Jets OC John Morton said his team waved the white flag last Sunday against the Broncos, with his team trailing, 23-0, in the fourth quarter.
"Listen, the game was out of hand and I didn't want to let some bad stuff happen," Morton said. "At that time, I don't like to say, 'No mas,' but it was time to get out of there. They kicked our butts, they kicked our butts. Sometimes that happens in the National Football League."
At that point, the Jets also had Bryce Petty at quarterback after he replaced the injured Josh McCown.
The Jets went three-and-out on their last four posessions of the game, running nine rushing plays and three pass plays -- none of which were aimed downfield.
Morton explained that fear of one of his receivers getting injured factored in to his decision, and that he just wanted to "run it and get out of there."
"Listen, we were behind, we didn't have a chance," he said said. "I mean, they're just dropping back in coverage and we're just going to be throwing and forcing balls.
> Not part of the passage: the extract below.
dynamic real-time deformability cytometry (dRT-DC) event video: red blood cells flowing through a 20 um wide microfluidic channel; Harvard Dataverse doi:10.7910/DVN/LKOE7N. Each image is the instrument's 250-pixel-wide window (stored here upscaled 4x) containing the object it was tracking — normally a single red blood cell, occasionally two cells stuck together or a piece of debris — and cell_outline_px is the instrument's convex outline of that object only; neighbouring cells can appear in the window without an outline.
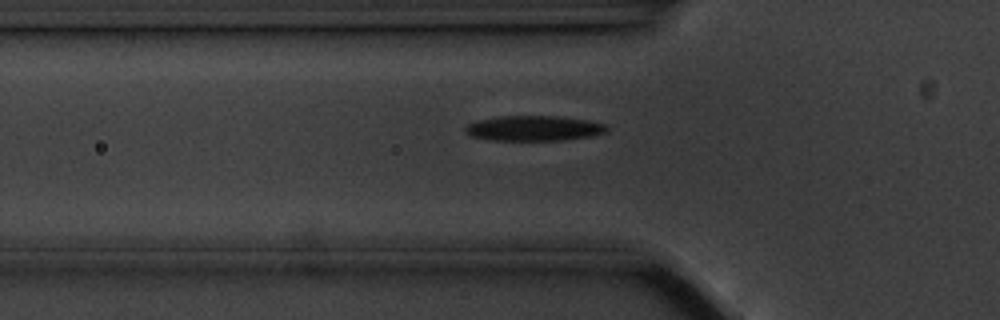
{"species": "common noctule bat (a hibernating species)", "species_latin": "Nyctalus noctula", "temperature_condition": "cold", "stored_images_in_passage": 40, "camera_frame_rate_fps": 3000, "um_per_image_px": 0.085, "animal": {"sex": "male", "body_mass_g": 20.1, "forearm_length_mm": 53.5}, "frame": {"image": 1, "passage_image": 2, "time_ms": 0.333, "image_size_px": [1000, 320], "cell_outline_px": [[608, 132], [592, 136], [560, 140], [492, 140], [472, 136], [464, 132], [464, 128], [468, 124], [476, 120], [496, 116], [556, 116], [588, 120], [604, 124], [608, 128]], "centroid_in_image_um": [45.36, 10.9], "position_along_channel_um": 80.4, "area_um2": 20.81}}
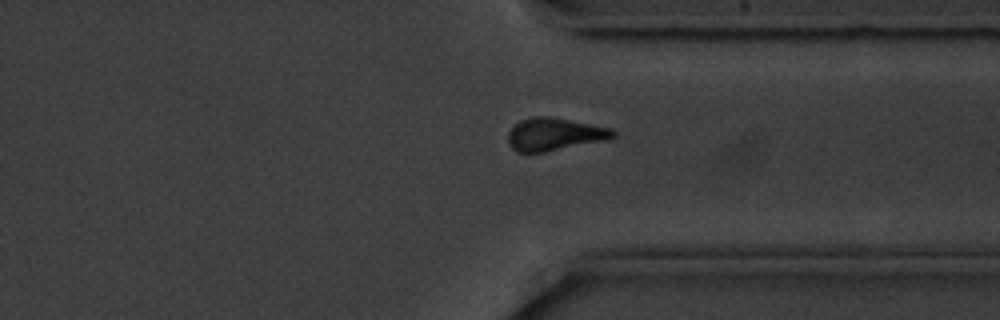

I didn't want that. I didn't think that was fair. Call it whatever you want, I just thought that was the right decision."
I know there are some people bothered by this, but I don't get it at all. Jets offensive coordinator John Morton gave an honest and reasonable answer to a question about why he wasn't being more aggressive with his play calling in the fourth quarter.
There were 11 1/2 minutes left, his starting quarterback was out, the day had been a disaster and his team was down 23-0. The Jets couldn't execute basic plays at that point, and now everyone wants Morton to start throwing down the field?
Crazy. He was right, even if his answer is viewed with some sort of mock horror. And by the way, from 11:33 to 2:09, the Jets had nine plays. Four of them were passes. Three were incomplete and on the fourth, Petty had to scramble.
So Morton really didn't wave the white flag until he called three straight basic runs starting with 2:09 remaining. By then, only the delusional thought the Jets still had a chance.